▶ [Task statement]:
Using the article on Renfrewshire's new community investment fund, answer these questions:
(a) In what month is the first phase set to launch?
(b) How much money do bosses plan to set aside for the fund?
(c) What cost range should proposals ideally fall within?

▶ [Reading passage]:

__________

Communities in Renfrewshire with fresh ideas on how to improve infrastructure in their area are being urged to help decide how cash from a new fund should be spent.

Councillors have rubber-stamped a plan for the launch of the Infrastructure and Assets Community Investment Fund, which will ask residents to come up with “innovative and imaginative” ideas for improvements in their town or village.

Over three phases, with the first set to launch in May, people will submit suggestions to form an initial list of potential projects before being asked to vote on which they would like to see go ahead from a shortlist created by council officers.

Work will then begin on successful projects from the end of this year.

Now the plan has been signed off, residents are being asked to look around their area and start thinking about anything that needs a makeover.

Councillor Cathy McEwan, convener of Renfrewshire’s infrastructure board, said: “This is an extremely positive initiative and could have real benefit to many of our communities.

“To ensure all areas benefit from this investment, we will bring forward proposals for every area of Renfrewshire, so I would encourage all residents to get involved with this.

“Many of us have spent more time in our local areas over the last year than ever before, due to the pandemic, so I’m sure communities will have some good ideas.”

It will be the first participatory budgeting initiative of its kind launched in Renfrewshire and bosses plan to set £1.2million aside for it.

When officers consider proposals, they will be looking for ideas that have wide community benefits and, ideally, cost between £5,000 and £50,000.

Councillor Natalie Don, depute convener of the infrastructure board, said: “I am thrilled to see the launch of this fund. I am a big advocate of participatory budgeting and giving local communities more power and involvement in what goes on in their area.

“I really want to encourage residents to think outside the box when it comes to ideas for this programme. This is a chance to make real change in your area – things that could make a real difference that might never have been thought of by a council officer.

“Projects that benefit large portions of the community will be prioritised, so let’s try to be as innovative as possible.”

__________

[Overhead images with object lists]
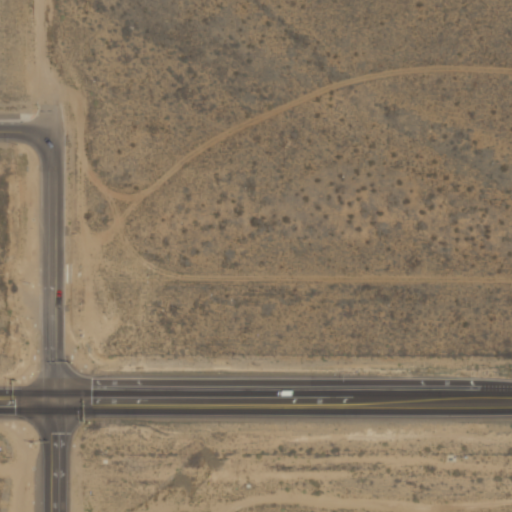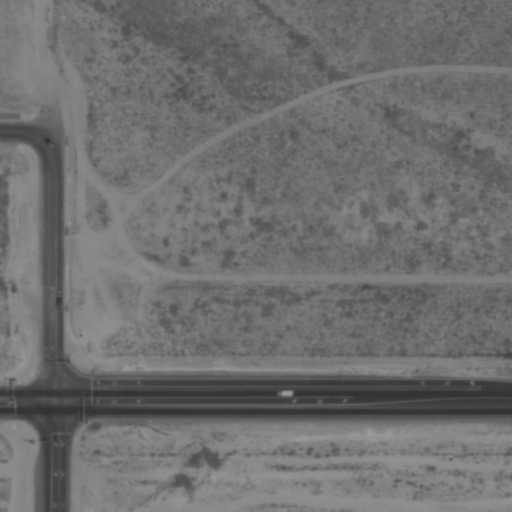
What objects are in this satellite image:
road: (16, 66)
road: (18, 130)
road: (49, 197)
road: (271, 382)
road: (256, 395)
road: (50, 454)
road: (365, 506)
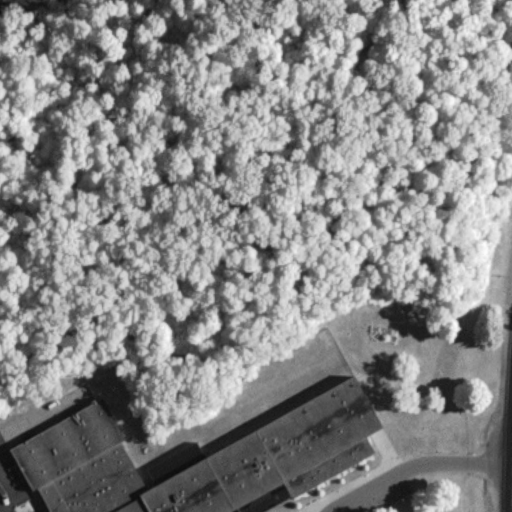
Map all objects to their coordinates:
road: (41, 425)
building: (198, 460)
building: (200, 461)
road: (416, 464)
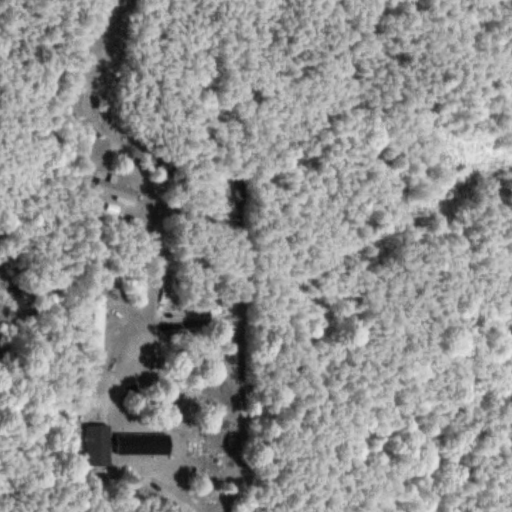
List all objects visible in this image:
building: (118, 188)
building: (99, 327)
road: (109, 369)
building: (161, 437)
building: (99, 444)
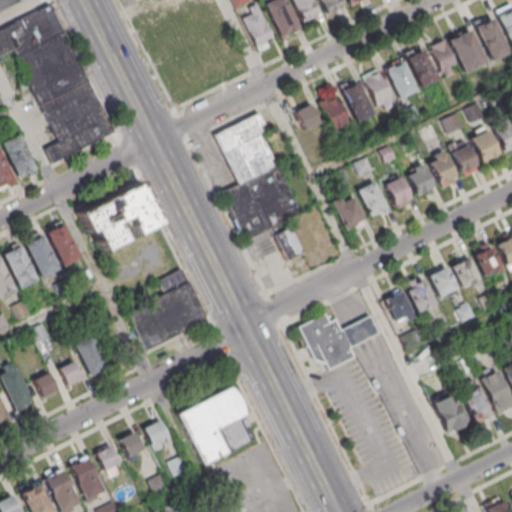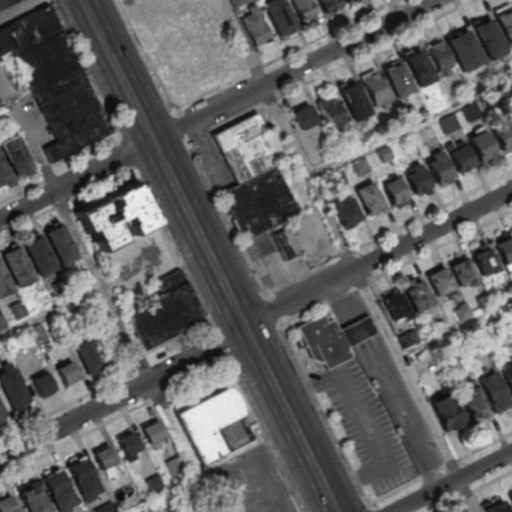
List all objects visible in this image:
building: (349, 1)
building: (328, 5)
road: (16, 8)
building: (303, 10)
building: (279, 17)
building: (505, 21)
building: (256, 28)
building: (29, 30)
building: (489, 39)
building: (464, 50)
building: (441, 58)
building: (193, 59)
building: (418, 67)
building: (50, 68)
road: (84, 71)
building: (397, 79)
building: (53, 81)
building: (375, 90)
road: (4, 100)
building: (354, 101)
road: (217, 109)
building: (330, 111)
building: (304, 116)
building: (73, 120)
building: (503, 136)
building: (481, 145)
road: (83, 150)
building: (16, 154)
building: (16, 156)
road: (127, 157)
building: (460, 159)
building: (438, 168)
building: (5, 172)
road: (47, 174)
building: (4, 175)
building: (252, 179)
building: (416, 179)
road: (21, 192)
building: (395, 193)
building: (369, 199)
building: (115, 216)
building: (114, 217)
road: (75, 231)
building: (59, 243)
building: (61, 243)
building: (286, 243)
road: (174, 251)
building: (504, 251)
road: (246, 253)
building: (38, 255)
building: (39, 255)
road: (210, 256)
road: (347, 256)
building: (484, 261)
building: (17, 265)
building: (16, 266)
building: (462, 273)
building: (171, 281)
building: (439, 282)
building: (4, 283)
building: (4, 283)
building: (417, 297)
road: (50, 306)
building: (395, 307)
building: (163, 311)
building: (165, 315)
road: (253, 322)
building: (358, 330)
building: (37, 333)
road: (456, 333)
building: (332, 339)
building: (324, 341)
road: (222, 346)
building: (87, 354)
building: (89, 354)
building: (65, 373)
building: (67, 373)
building: (508, 374)
building: (42, 385)
building: (12, 388)
building: (494, 391)
building: (471, 401)
building: (2, 412)
building: (446, 412)
road: (116, 419)
building: (215, 424)
building: (213, 425)
parking lot: (369, 427)
building: (153, 434)
road: (267, 436)
building: (129, 446)
road: (184, 447)
road: (483, 449)
building: (105, 460)
building: (175, 467)
building: (83, 478)
parking lot: (252, 483)
road: (454, 483)
building: (155, 484)
building: (156, 485)
road: (490, 485)
building: (58, 491)
road: (168, 496)
building: (509, 496)
building: (33, 499)
building: (34, 499)
building: (6, 504)
building: (495, 506)
building: (171, 507)
building: (105, 509)
road: (373, 510)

__________

▶ [Solution]:
(a) May
(b) £1.2million
(c) Between £5,000 and £50,000